La strana figura ibrida in alluminio dell’artista greco-cipriota Letos Kattos, collocata in un angolo nel seminterrato del Roof – dove si tiene parte della mostra Weather Engines – punta in una direzione diversa. I loro vestiti sembravano in fiamme. Ricordano coloro che sono indifesi a causa dei disastri ambientali. “Attraverso questa dimensione antropomorfa, ma un po’ spaventosa, vengono presentati come creature ambientali. Si può ipotizzare che siano fuggiti dai luoghi in fiamme o che siano stati i primi a raggiungerli e siano stati in grado di curarli. Hanno portato con sé dei cestini . , fiori, provocando così la naturale evaporazione della perdita subita”, disse Leto. La rappresentazione del corpo, come gestisce la memoria e le relazioni tra uomo, animali e ambiente sono al centro del suo lavoro. Ho fatto notare che le figure – alcune delle quali tornano alle loro installazioni in diverse versioni – sembrano immagini separate da un incubo. “Non riesco a identificarmi con il concetto di paura, forse solo con una paura personale dell’identità della materia organica e della palude che si sta preparando”.

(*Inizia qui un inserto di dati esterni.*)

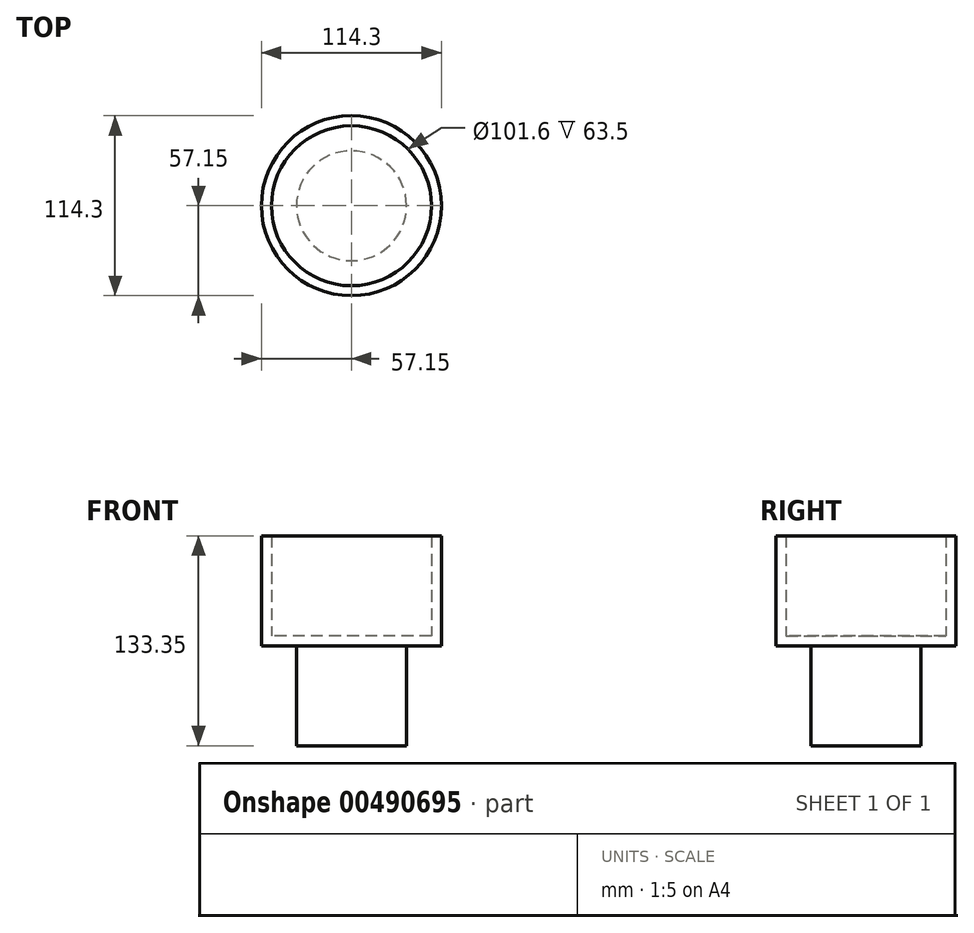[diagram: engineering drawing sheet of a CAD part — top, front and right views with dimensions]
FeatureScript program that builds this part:
annotation { "Feature Type Name" : "Feature", "Feature Type Description" : "" }
export const myFeature = defineFeature(function(context is Context, id is Id, definition is map)
    precondition{}
    {
        {
            var Q0;
            Q0=qCreatedBy(makeId("Top.planeOp"),FACE);
            var sketch = newSketch(context, id + "F0", { "sketchPlane" : qUnion([Q0])});
            skCircle(sketch, "E0", {"center": v(0, 0) * mm, "radius": 34.93 * mm});
            skSolve(sketch);
        }
        {
            var Q0;
            Q0=makeQuery(id+"F0.imprint","IMPRINT",FACE,{"disambiguationData":[TD([[makeQuery(id+"F0.imprint","IMPRINT",EDGE,{"derivedFrom":sQuery(id+"F0.wireOp",EDGE,"E0")}),1.0]])]});
            extrude(context, id + "F1", {"entities" : qUnion([Q0]), "depth" : 63.5 * mm});
        }
        {
            var Q0;
            Q0=makeQuery(id+"F1.opExtrude","CAP_FACE",FACE,{"disambiguationData":[OSD([sQuery(id+"F0.wireOp",EDGE,"E0")])],"isStart":false});
            var sketch = newSketch(context, id + "F2", { "sketchPlane" : qUnion([Q0])});
            skCircle(sketch, "E1", {"center": v(0, 0) * mm, "radius": 57.15 * mm});
            skSolve(sketch);
        }
        {
            var Q0;
            Q0=makeQuery(id+"F2.imprint","IMPRINT",FACE,{"disambiguationData":[TD([[makeQuery(id+"F2.imprint","IMPRINT",EDGE,{"derivedFrom":sQuery(id+"F2.wireOp",EDGE,"E1")}),1.0]])]});
            var Q1;
            Q1=makeQuery(id+"F2.imprint","IMPRINT",FACE,{"disambiguationData":[TD([[makeQuery(id+"F2.imprint","IMPRINT",EDGE,{"derivedFrom":makeQuery(id+"F1.opExtrude","CAP_EDGE",EDGE,{"disambiguationData":[OSD([sQuery(id+"F0.wireOp",EDGE,"E0")])],"isStart":false})}),1.0]])]});
            extrude(context, id + "F3", {"entities" : qUnion([Q0, Q1]), "operationType" : NewBodyOperationType.ADD, "depth" : 6.35 * mm});
        }
        {
            var Q0;
            Q0=makeQuery(id+"F3.opExtrude","CAP_FACE",FACE,{"disambiguationData":[OSD([sQuery(id+"F2.wireOp",EDGE,"E1")])],"isStart":false});
            var sketch = newSketch(context, id + "F4", { "sketchPlane" : qUnion([Q0])});
            skCircle(sketch, "E2", {"center": v(0, 0) * mm, "radius": 57.15 * mm});
            skCircle(sketch, "E3", {"center": v(0, 0) * mm, "radius": 50.8 * mm});
            skSolve(sketch);
        }
        {
            var Q0;
            Q0=makeQuery(id+"F4.imprint","IMPRINT",FACE,{"disambiguationData":[TD([[makeQuery(id+"F4.imprint","IMPRINT",EDGE,{"derivedFrom":sQuery(id+"F4.wireOp",EDGE,"E2")}),1.0]])]});
            extrude(context, id + "F5", {"entities" : qUnion([Q0]), "operationType" : NewBodyOperationType.ADD, "depth" : 63.5 * mm});
        }
    });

Si è diplomato alla Scuola di Belle Arti di Atene e successivamente ha conseguito un master in scultura al Royal College of Arts di Londra. “Già dai miei anni di studi universitari il mio lavoro è stato orientato verso la scultura e dopo che tutti i rapporti con i media sono stati molto fluidi, c’è un approccio più aperto a cosa è scultura e cosa è pittura.” Ha spiegato che amava molto i metalli, come il rame e l’alluminio. Il rame è stato uno dei primi metalli ad essere utilizzato dall’uomo e continua a essere parte integrante degli sviluppi tecnologici e l’alluminio d’altra parte porta qualcosa di molto nuovo. “È come se uno assistesse al percorso e alla comprensione dell’evoluzione della specie umana e l’altro chiudesse un occhio su nuove condizioni che sono ancora più tecnologicamente avanzate”, ha detto. Nelle sue composizioni utilizza anche vari elementi vegetali, come i fiori, che in seguito ha metallizzato. “Questi elementi completano l’opera e possono fungere da strumenti, souvenir di ambienti naturali perduti o oggetti personali che tengono insieme questi corpi scultorei”. La sua prima mostra è stata ad Atene con il progetto Radical Reading, un progetto curatoriale che “corre” dal 2014 al 2016 e consiglia il lavoro di giovani artisti, soprattutto donne, in vari luoghi. Inoltre, la sua partecipazione a mostre collettive all’estero lo ha portato a contatto con un pubblico internazionale.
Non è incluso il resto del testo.